Clenching, or grinding of your teeth (also known as bruxing) are common habits. Biting forces are normally small, gentle, fleeting and very frequent throughout the day. In fact, it's the normal stimulus necessary to keep your teeth and jawbone healthy. When you clench or grind your teeth you apply forces up to ten times normal (in the 200 lb range). And it's not just the force, it's the duration and frequency with which they're applied. High forces lasting for seconds or minutes, frequently exerted, can affect some or all of the masticatory system. This includes the teeth, jaws, jaw joints and muscles, causing aching jaws, headaches, earaches, neck and even backaches; and the teeth themselves causing excessive wear, fractures, or even loose teeth.
Why does grinding occur? Habitual grinding is most frequently a reaction to stress. Sometimes abnormalities in your bite or malocclusion (“mal” – bad; “occlusion” – bite) can trigger clenching or grinding.
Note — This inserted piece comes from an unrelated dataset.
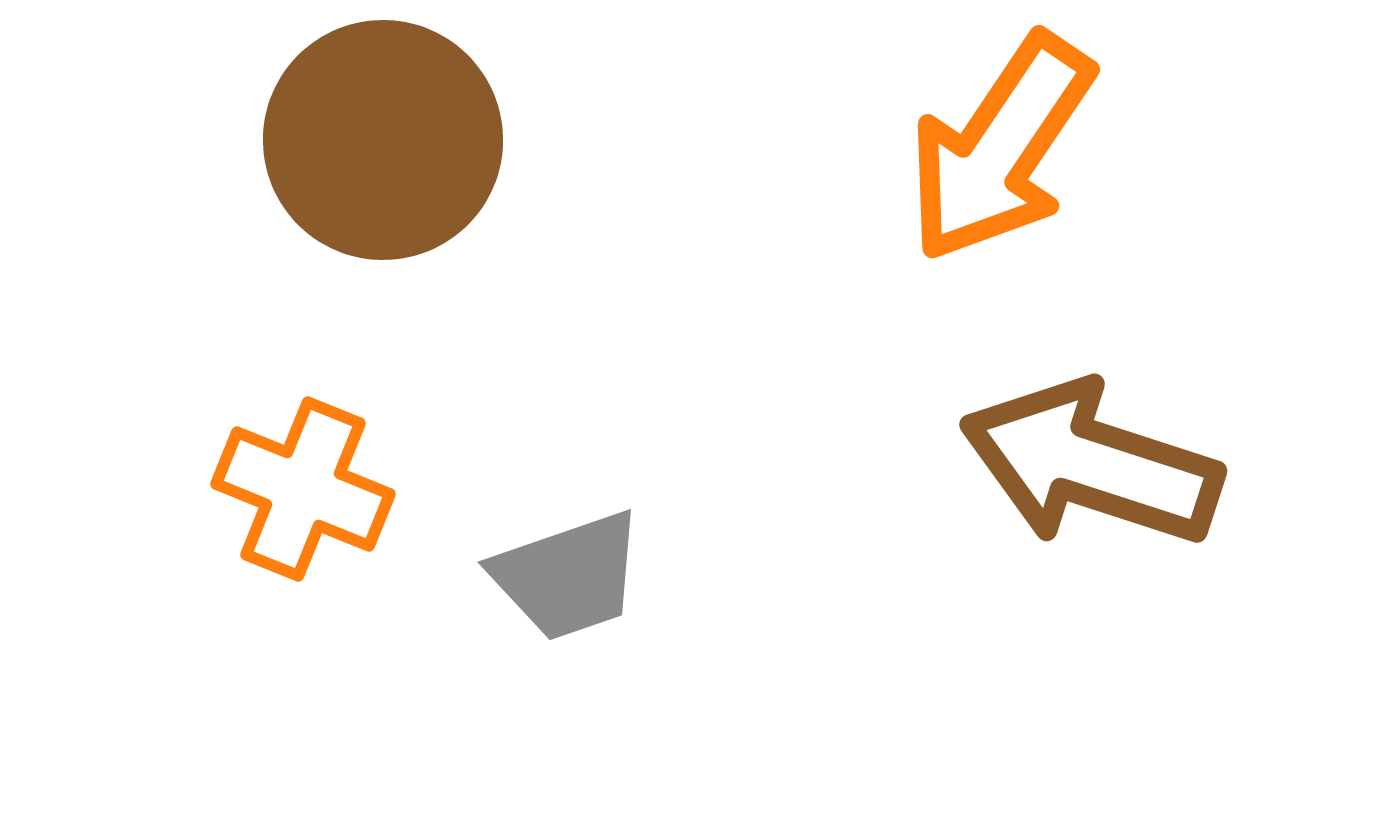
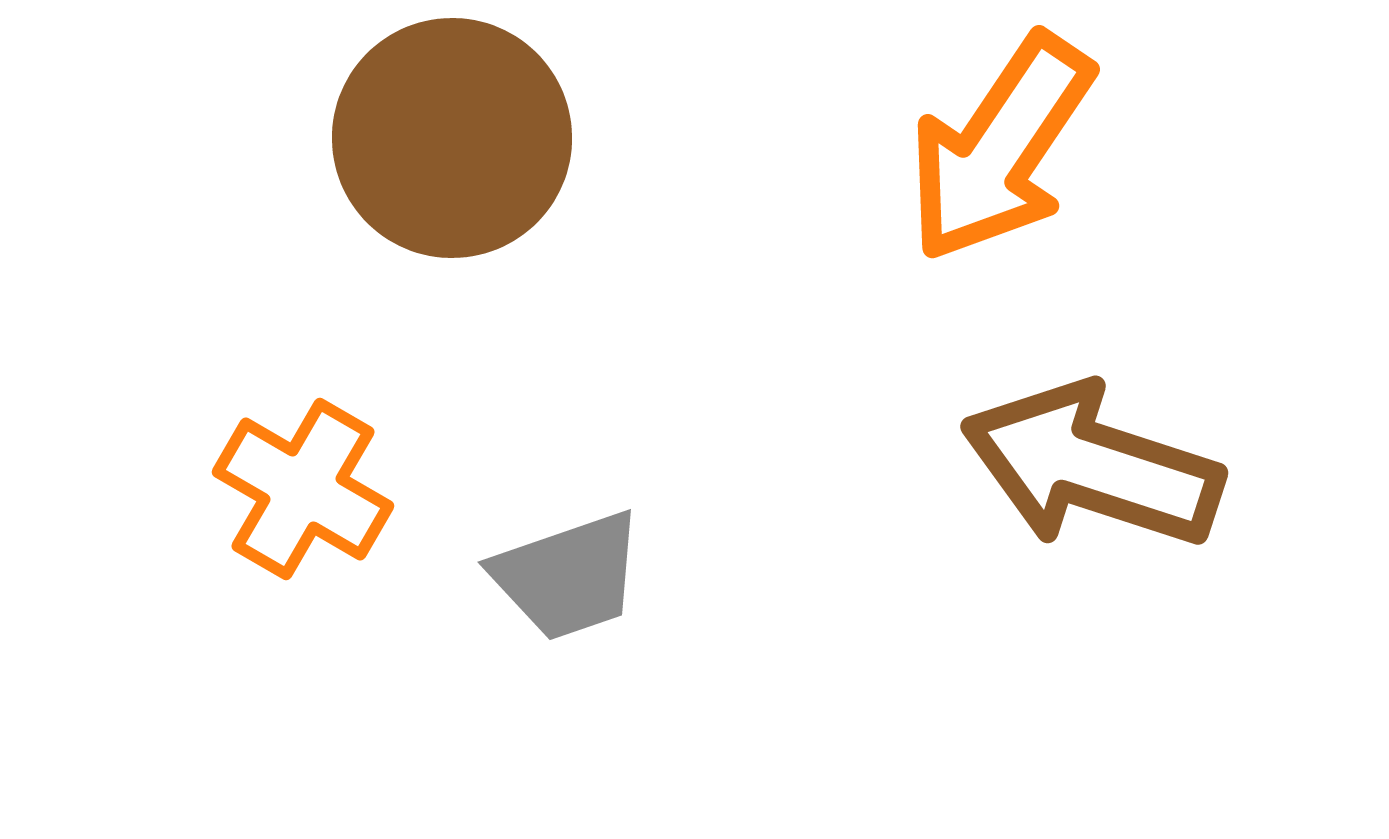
brown circle: moved 69 px right, 2 px up
brown arrow: moved 1 px right, 2 px down
orange cross: rotated 8 degrees clockwise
It is normal for children to sometimes grind their teeth when new teeth are coming in, but it may be indications of stress too. You may be grinding your teeth subconsciously in your sleep, but it may be so loud as to awaken your sleeping partner. Or our office may be the first to suspect it during a dental exam because of the apparent signs of change to muscles, joints and teeth especially abnormal tooth wear.
What can be done about teeth grinding or bruxing? If you are symptomatic, having pain, muscle, joint or tooth soreness, the first step is to get you comfortable. Generally, a mild non-steroidal anti-inflammatory medication (aspirin, ibuprofen) and muscle relaxants will help in addition to moist heat and mild jaw exercises. Stress management is also helpful. To prevent further damage, we may recommend a bite guard made of wear-resistant plastic that fits over the biting surfaces of your upper teeth. These customized unobtrusive appliances when properly fitted and adjusted stop clenching and grinding activity, or at least the damage they can do. A bite guard can be worn day or night especially during stressful periods.